Page images with their extracted text:
---+---

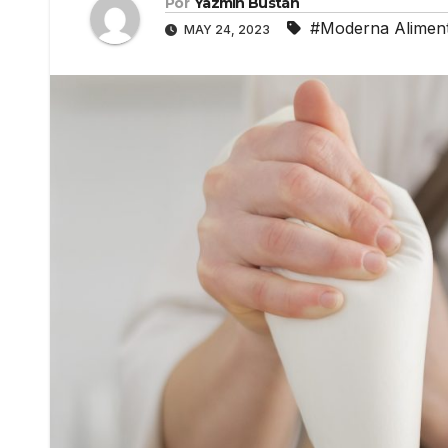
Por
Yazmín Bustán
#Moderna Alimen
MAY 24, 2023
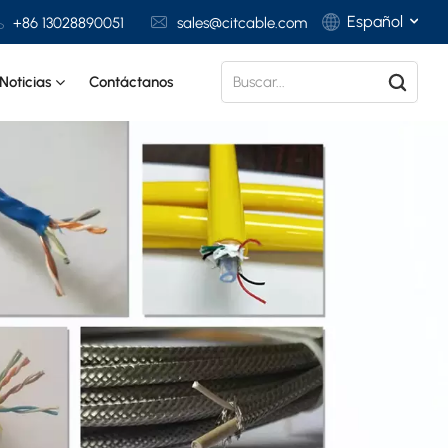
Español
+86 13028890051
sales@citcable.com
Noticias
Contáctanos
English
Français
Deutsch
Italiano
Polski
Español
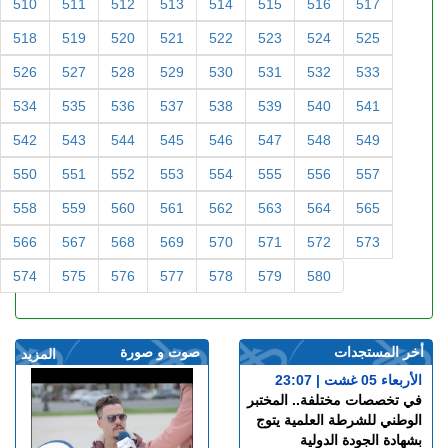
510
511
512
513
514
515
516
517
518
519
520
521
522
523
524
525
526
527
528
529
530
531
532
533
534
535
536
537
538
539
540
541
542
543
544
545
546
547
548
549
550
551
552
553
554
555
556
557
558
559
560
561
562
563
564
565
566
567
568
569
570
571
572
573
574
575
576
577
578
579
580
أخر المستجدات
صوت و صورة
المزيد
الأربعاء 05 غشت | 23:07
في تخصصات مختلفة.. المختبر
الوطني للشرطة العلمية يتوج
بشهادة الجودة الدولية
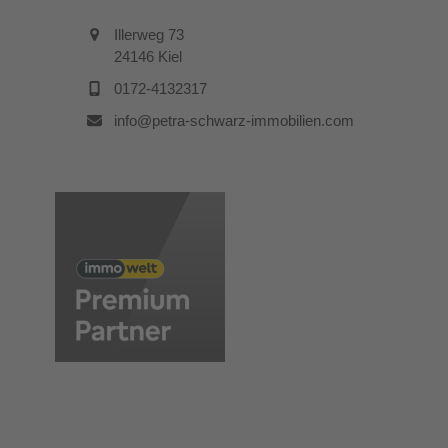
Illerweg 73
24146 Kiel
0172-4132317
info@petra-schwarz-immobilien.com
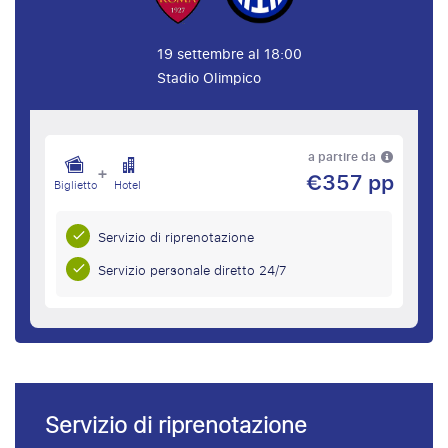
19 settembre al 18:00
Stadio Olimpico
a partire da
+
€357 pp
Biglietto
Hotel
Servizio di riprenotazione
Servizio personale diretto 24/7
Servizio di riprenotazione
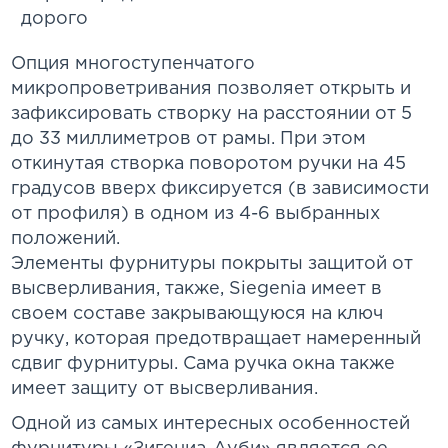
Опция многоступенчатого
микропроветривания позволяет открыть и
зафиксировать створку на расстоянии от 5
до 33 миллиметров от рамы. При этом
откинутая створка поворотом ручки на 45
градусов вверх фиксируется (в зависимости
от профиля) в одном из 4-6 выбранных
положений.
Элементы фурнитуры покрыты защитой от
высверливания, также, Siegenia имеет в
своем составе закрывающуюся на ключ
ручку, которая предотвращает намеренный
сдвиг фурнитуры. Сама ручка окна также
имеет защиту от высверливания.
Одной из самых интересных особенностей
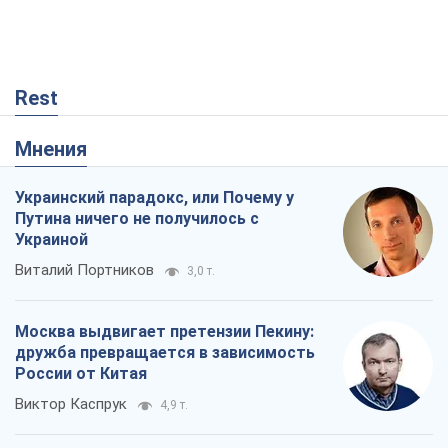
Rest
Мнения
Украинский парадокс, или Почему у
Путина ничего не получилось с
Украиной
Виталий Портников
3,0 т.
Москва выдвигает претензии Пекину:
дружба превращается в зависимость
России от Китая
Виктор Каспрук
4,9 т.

---+---

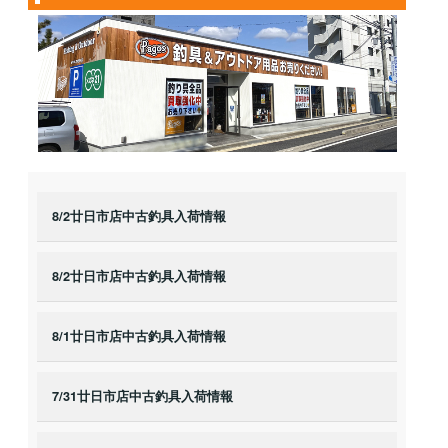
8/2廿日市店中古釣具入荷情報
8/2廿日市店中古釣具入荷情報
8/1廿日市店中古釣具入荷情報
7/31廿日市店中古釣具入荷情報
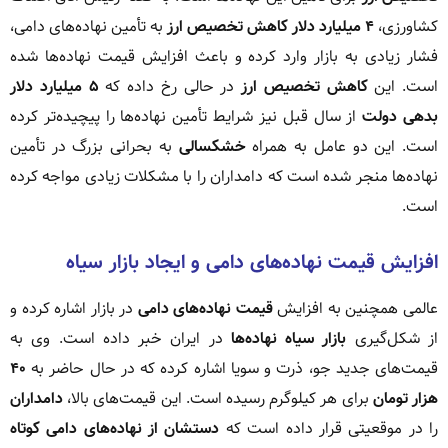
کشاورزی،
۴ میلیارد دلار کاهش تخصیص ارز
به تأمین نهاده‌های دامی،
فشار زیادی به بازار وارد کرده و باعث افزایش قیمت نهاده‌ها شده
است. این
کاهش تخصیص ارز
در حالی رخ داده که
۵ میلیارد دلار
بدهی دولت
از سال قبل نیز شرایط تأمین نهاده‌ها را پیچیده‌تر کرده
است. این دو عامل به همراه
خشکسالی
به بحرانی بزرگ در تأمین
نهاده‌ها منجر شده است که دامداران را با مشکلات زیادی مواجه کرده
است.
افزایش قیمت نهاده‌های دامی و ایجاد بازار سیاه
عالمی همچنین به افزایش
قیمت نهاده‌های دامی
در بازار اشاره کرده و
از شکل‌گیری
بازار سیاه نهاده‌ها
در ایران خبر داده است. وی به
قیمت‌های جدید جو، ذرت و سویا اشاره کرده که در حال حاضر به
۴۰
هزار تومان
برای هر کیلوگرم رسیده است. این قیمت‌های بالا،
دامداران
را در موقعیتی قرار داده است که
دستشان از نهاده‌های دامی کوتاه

---+---

*EXERCISE OBJECTIVE*
Render the lines between the one containing "Опция многоступенчатого" and the one containing "имеет защиту от высверливания.", inclusive, as a Markdown table with the columns Row and Text line. Number each line and skip any blank ones.

*ANSWER BOX*
| Row | Text line |
|---|---|
| 1 | Опция многоступенчатого |
| 2 | микропроветривания позволяет открыть и |
| 3 | зафиксировать створку на расстоянии от 5 |
| 4 | до 33 миллиметров от рамы. При этом |
| 5 | откинутая створка поворотом ручки на 45 |
| 6 | градусов вверх фиксируется (в зависимости |
| 7 | от профиля) в одном из 4-6 выбранных |
| 8 | положений. |
| 9 | Элементы фурнитуры покрыты защитой от |
| 10 | высверливания, также, Siegenia имеет в |
| 11 | своем составе закрывающуюся на ключ |
| 12 | ручку, которая предотвращает намеренный |
| 13 | сдвиг фурнитуры. Сама ручка окна также |
| 14 | имеет защиту от высверливания. |